Once I turn 60, the total insurance charges that I have spent on VUL is P330,038.51 while the total insurance charges that I have spent on term insurance is P574,030.00.
On that note, term insurance is more expensive by P243,991.49 compared to VUL – an outstanding 74% difference.
Income Approach (investment is made in 34 years or until I reach age 60)
I decide to present the analysis into two income approach scenario. The analysis on the first approach is based on the value of the fund on target age, age 60 in my case, wherein investments where made until age 60.
To make the comparison consistent and relevant, it is assumed that the average annual rate of return from investment is 10%.
The figures used in this analysis is based on my own fund value computation (please refer to Table 3 in the illustration page).
Results and Findings:
Very similar to the expense approach, the advantage of the BTID strategy is at the early years of its implementation. Since both BTID started with a higher allocation for investment at the first four years of the program, it created a great headstart for the said strategy.
It didn’t last long though since the fund value of VUL is slowly catching up.
At the end, the fund value VUL at age 60 is P11,080,511.59 while the fund value of BTID is P11,023,269.98. Putting it this way, the 57k gap seemed so little, but still in favour of VUL.
Put variability into play though, since the advantage of BTID is just in the early 4 years of the program, the gap could widen significantly over the course of the remain 30 years of this 34-year retirement program on the favour of VUL.
Income Approach (investment is made in 10 years only)
For this second version of the income approach, I decided to base the comparison on the Sun Life VUL proposal that I have attached in the illustrations page. For the BTID strategy, for the P54,260 budget a year in 10 years, a portion of that is used to pay for the term insurance, the remainder was invested in mutual funds (with effective Return on Investment of 10% similar to VUL’s investment fund).
From year 11 to year 34 (until I reach age 60), I will be withdrawing funds from my investments so I can pay the premium payments in my term insurance for the BTID strategy, same mechanics VUL used, only that I will do it on my own.
Results and Findings:
Based on Sun Life VUL proposal, the fund value of my investment at age 60 amounts to P6,007,563.00. For BTID, the fund value at the same age is P5,741,218.53. That’s a difference of P266,344.47, still in favour of VUL.
BTID is more flexible than VUL, as they say
Referring to flexibility may mean many things. If it pertains to the flexibility to withdraw the money from the program, using VUL over implementing BTID has no difference. At any time, you can withdraw money from your current fund values on both programs.
If the said flexibility pertains to the ability to select freely on what investment instrument you wish to invest the rest of your money (the difference between your budget and the purchased term insurance), BTID wins hands down – well, an expensive freedom costing P234,991.49 worth of a more expensive insurance cost.
Summary and Recommendations
Whether what approach of analysis was used, expense or income approach, it was clear that VUL has all of the advantage over implementing BTID strategy, assuming all other conditions are the same.

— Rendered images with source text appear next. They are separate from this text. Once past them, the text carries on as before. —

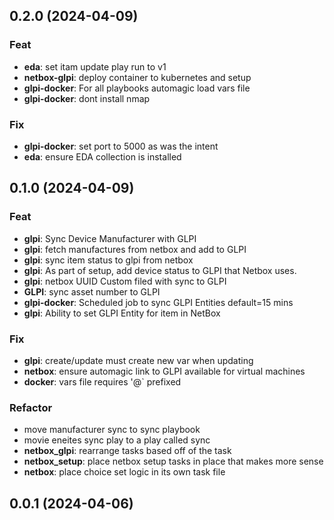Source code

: ## 0.2.0 (2024-04-09)

### Feat

- **eda**: set itam update play run to v1
- **netbox-glpi**: deploy container to kubernetes and setup
- **glpi-docker**: For all playbooks automagic load vars file
- **glpi-docker**: dont install nmap

### Fix

- **glpi-docker**: set port to 5000 as was the intent
- **eda**: ensure  EDA collection is installed

## 0.1.0 (2024-04-09)

### Feat

- **glpi**: Sync Device Manufacturer with GLPI
- **glpi**: fetch manufactures from netbox and add to GLPI
- **glpi**: sync item status to glpi from netbox
- **glpi**: As part of setup, add device status to GLPI that Netbox uses.
- **glpi**: netbox UUID Custom filed with sync to GLPI
- **GLPI**: sync asset number to GLPI
- **glpi-docker**: Scheduled job to sync GLPI Entities default=15 mins
- **glpi**: Ability to set GLPI Entity for item in NetBox

### Fix

- **glpi**: create/update must create new var when updating
- **netbox**: ensure automagic link to GLPI available for virtual machines
- **docker**: vars file requires '@` prefixed

### Refactor

- move manufacturer sync to sync playbook
- movie eneites sync play to a play called sync
- **netbox_glpi**: rearrange tasks based off of the task
- **netbox_setup**: place netbox setup tasks in place that makes more sense
- **netbox**: place choice set logic in its own task file

## 0.0.1 (2024-04-06)

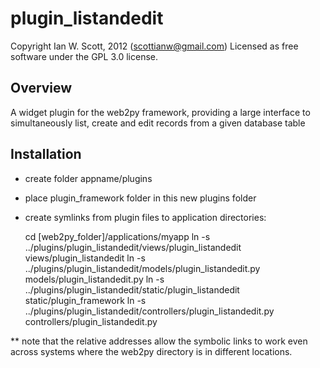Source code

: plugin_listandedit
==================
Copyright Ian W. Scott, 2012 (scottianw@gmail.com)
Licensed as free software under the GPL 3.0 license.

## Overview

A widget plugin for the web2py framework, providing a large interface to simultaneously list, create and edit records from a given database table

## Installation

- create folder appname/plugins
- place plugin_framework folder in this new plugins folder
- create symlinks from plugin files to application directories:

    cd [web2py_folder]/applications/myapp
    ln -s ../plugins/plugin_listandedit/views/plugin_listandedit views/plugin_listandedit
    ln -s ../plugins/plugin_listandedit/models/plugin_listandedit.py models/plugin_listandedit.py
    ln -s ../plugins/plugin_listandedit/static/plugin_listandedit static/plugin_framework
    ln -s ../plugins/plugin_listandedit/controllers/plugin_listandedit.py controllers/plugin_listandedit.py
    
** note that the relative addresses allow the symbolic links to work even across systems where the web2py directory is in different locations.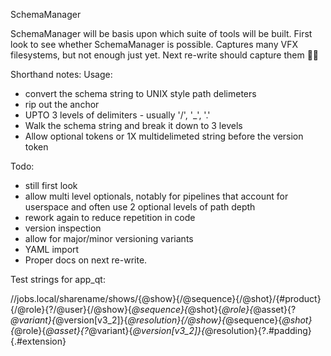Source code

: SchemaManager

SchemaManager will be basis upon which suite of tools will be built.
First look to see whether SchemaManager is possible.
Captures many VFX filesystems, but not enough just yet. Next re-write should capture them 🤞🤞

Shorthand notes:
Usage:
- convert the schema string to UNIX style path delimeters
- rip out the anchor
- UPTO 3 levels of delimiters - usually '/', '_', '.'
- Walk the schema string and break it down to 3 levels
- Allow optional tokens or 1X multidelimeted string before the version token

Todo:
- still first look
- allow multi level optionals, notably for pipelines that account for userspace and often use 2 optional levels of path depth
- rework again to reduce repetition in code
- version inspection
- allow for major/minor versioning variants
- YAML import
- Proper docs on next re-write.

Test strings for app_qt:

//jobs.local/sharename/shows/{@show}{/@sequence}{/@shot}/{#product}{/@role}{?/@user}{/@show}{_@sequence}{_@shot}{_@role}{_@asset}{?_@variant}{_@version[v3_2]}{_@resolution}{/@show}{_@sequence}{_@shot}{_@role}{_@asset}{?_@variant}{_@version[v3_2]}{_@resolution}{?.#padding}{.#extension}

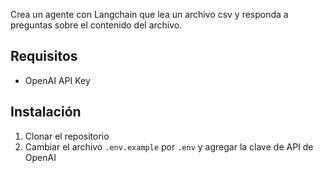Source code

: Crea un agente con Langchain que lea un archivo csv y responda a preguntas sobre el contenido del archivo.

## Requisitos

- OpenAI API Key

## Instalación

1. Clonar el repositorio
2. Cambiar el archivo `.env.example` por `.env` y agregar la clave de API de OpenAI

However, I’m not saying that VULs will always outpace BTID strategy in every scenario. What defines the success of a VUL program is how far are you from the goal you are working on. Again, this emphasize the need for goal setting in making crucial investment decisions. There are instances that BTID will prove to be more successful over VUL.
All of these things require much thought and understanding. You’ve worked hard to earn that money. It’s just right to spend enough time to understand where you’ll be putting it so that it can successfully work for you.
After all, investing will always be a personal preference.